The rate of disintegration of a radioactive substance falls from $800decay/min $ to $100{\text{ }}decay/min$ in $6 hours$. The half-life of the radioactive substance is:
(A) $6/7\,hr$
(B) $2 hr$
(C) $3 hr$
(D) $1 hr$

Answer 1

Hint
According to the law of radioactive disintegration $N = {N_0}{e^{ - \lambda t}}$. Substitute the data and calculate the radioactive constant. Then we will calculate the half life of the element by the relation-
${T_{1/2}} = \dfrac{ln2}{\lambda}$.

Complete step-by-step solution
At any instant the rate of decay of radioactive atoms is proportional to the number of atoms present at that instant.
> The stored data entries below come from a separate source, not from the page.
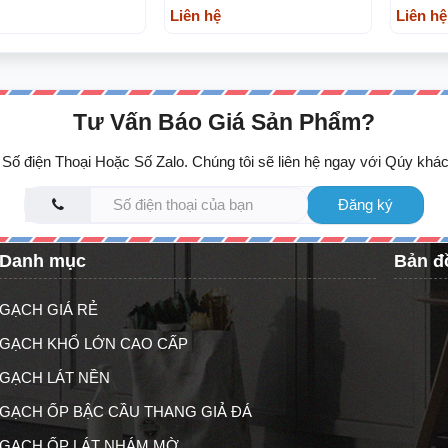
Liên hệ
Liên hệ
Tư Vấn Báo Giá Sản Phẩm?
Số điện Thoại Hoặc Số Zalo. Chúng tôi sẽ liên hệ ngay với Qúy khác
Đăng ký
Danh mục
Bản đ
GẠCH GIÁ RẺ
GẠCH KHỔ LỚN CAO CẤP
GẠCH LÁT NỀN
GẠCH ỐP BẬC CẦU THANG GIẢ ĐÁ
GẠCH ỐP LÁT NHÁM MỜ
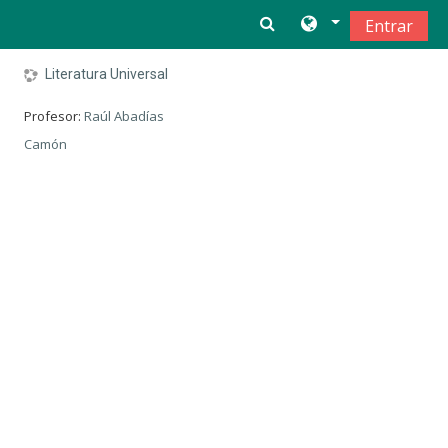
Salta al contenido principal
Entrar
Literatura Universal
Profesor:
Raúl Abadías
Camón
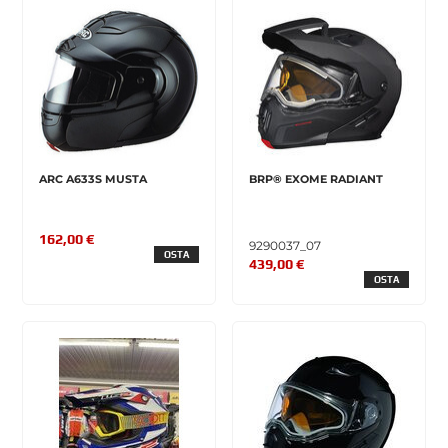
ARC A633S MUSTA
BRP® EXOME RADIANT
162,00 €
9290037_07
OSTA
439,00 €
OSTA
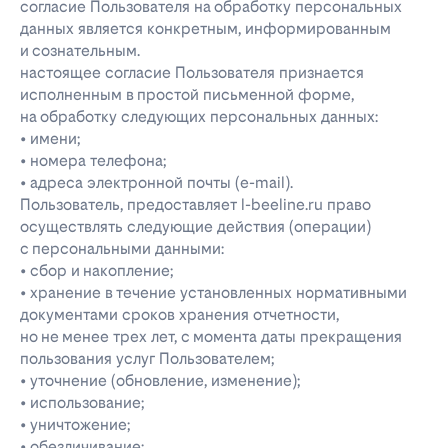
согласие Пользователя на обработку персональных
данных является конкретным, информированным
и сознательным.
настоящее согласие Пользователя признается
исполненным в простой письменной форме,
на обработку следующих персональных данных:
• имени;
• номера телефона;
• адреса электронной почты (e-mail).
Пользователь, предоставляет l-beeline.ru право
осуществлять следующие действия (операции)
с персональными данными:
• сбор и накопление;
• хранение в течение установленных нормативными
документами сроков хранения отчетности,
но не менее трех лет, с момента даты прекращения
пользования услуг Пользователем;
• уточнение (обновление, изменение);
• использование;
• уничтожение;
• обезличивание;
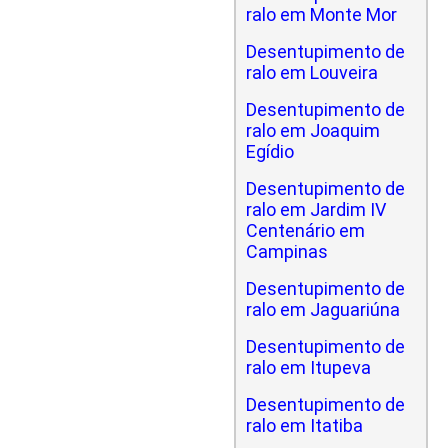
ralo em Monte Mor
Desentupimento de
ralo em Louveira
Desentupimento de
ralo em Joaquim
Egídio
Desentupimento de
ralo em Jardim IV
Centenário em
Campinas
Desentupimento de
ralo em Jaguariúna
Desentupimento de
ralo em Itupeva
Desentupimento de
ralo em Itatiba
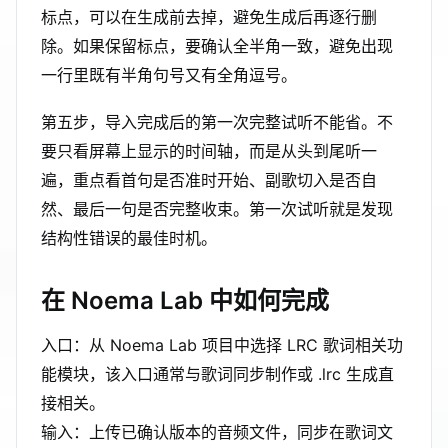
标点，可以在生成前去掉，避免生成后再逐行删
除。如果保留标点，要确认全半角一致，避免出现
一行里既有半角句号又有全角逗号。
第五步，导入完成后的第一次完整试听不能省。不
要只看屏幕上显示的时间轴，而是从头到尾听一
遍，重点看首句是否准时开始、副歌切入是否自
然、最后一句是否完整收束。第一次试听就是发现
结构性错误的最佳时机。
在 Noema Lab 中如何完成
入口：从 Noema Lab 项目中选择 LRC 歌词相关功
能模块，该入口通常与歌词同步制作或 .lrc 生成直
接相关。
输入：上传已确认版本的音频文件，同步在歌词文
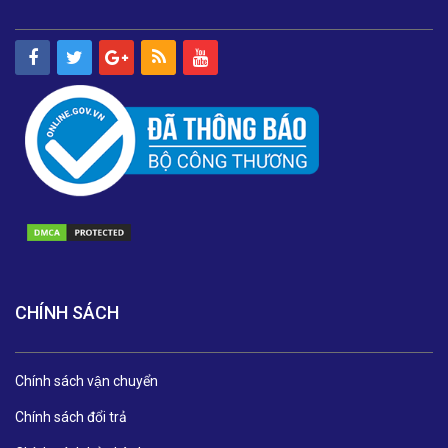
CHÍNH SÁCH
Chính sách vận chuyển
Chính sách đổi trả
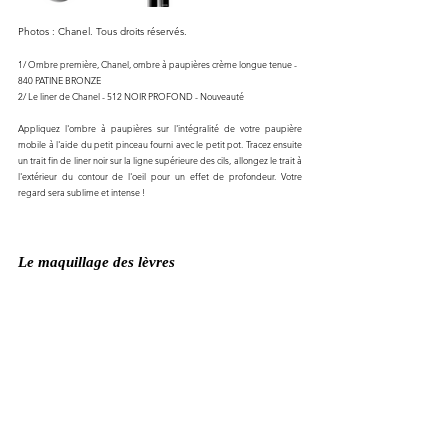
Photos : Chanel. Tous droits réservés. 
1/ Ombre première, Chanel, ombre à paupières crème longue tenue - 
840 PATINE BRONZE
2/ Le liner de Chanel - 512 NOIR PROFOND - Nouveauté
Appliquez l'ombre à paupières sur l'intégralité de votre paupière 
mobile à l'aide du petit pinceau fourni avec le petit pot. Tracez ensuite 
un trait fin de liner noir sur la ligne supérieure des cils, allongez le trait à 
l'extérieur du contour de l'oeil pour un effet de profondeur. Votre 
regard sera sublime et intense !
Le maquillage des lèvres 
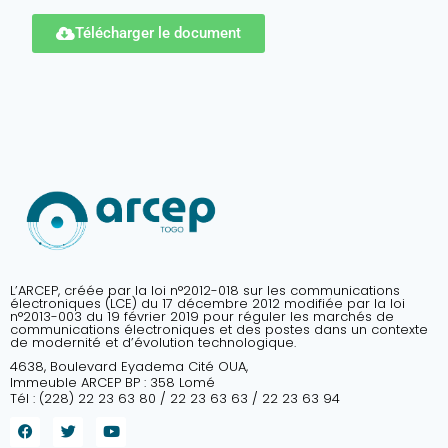
Télécharger le document
L’ARCEP, créée par la loi n°2012-018 sur les communications
électroniques (LCE) du 17 décembre 2012 modifiée par la loi
n°2013-003 du 19 février 2019 pour réguler les marchés de
communications électroniques et des postes dans un contexte
de modernité et d’évolution technologique.
4638, Boulevard Eyadema Cité OUA,
Immeuble ARCEP BP : 358 Lomé
Tél : (228) 22 23 63 80 / 22 23 63 63 / 22 23 63 94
It is given by,
 $N = {N_0}{e^{ - \lambda t}}$
Where, $N$is the number of atoms remaining undecayed after time $t$,
 ${N_0}$ Is the number of atoms present initially,
 $\lambda $ Is the decay constant.
Given that,
 $N = 100\,\,decay/\min $
 ${N_0} = 800\,\,decay/\min $
 $t = 6\,\,hr$
Substitute the data in the expression.
 $100 = 800{e^{ - \lambda (6 \times 60)}}$
 ${e^{ - 360\lambda }} = \dfrac{1}{8}$
 $360\lambda = \ln 8$
 $\lambda = \dfrac{{\ln {2^3}}}{{360}}$
 $\lambda = \dfrac{{\ln 2}}{{120}}$
Half life of the element is given by,
 ${T_{1/2}} = \dfrac{ln2}{\lambda}$.
Substitute the value of decay constant.
${T_{1/2}} = \dfrac{ln2}{{ln2}/{120}}$
${T_{1/2}} = 120 min = 2 hrs$
Hence, the half life of the radioactive substance is ${T_{1/2}} = 2 hrs$
The correct option is (B).

Note
Half life is the time interval in which mass of a radioactive substance or the number of its atom to reduce to half of its initial value.
Activity is defined as the rate of disintegration of the substance. It is given by,
 $A = - \dfrac{{dN}}{{dt}}$
The unit of activity is Becquerel, Curie and Rutherford.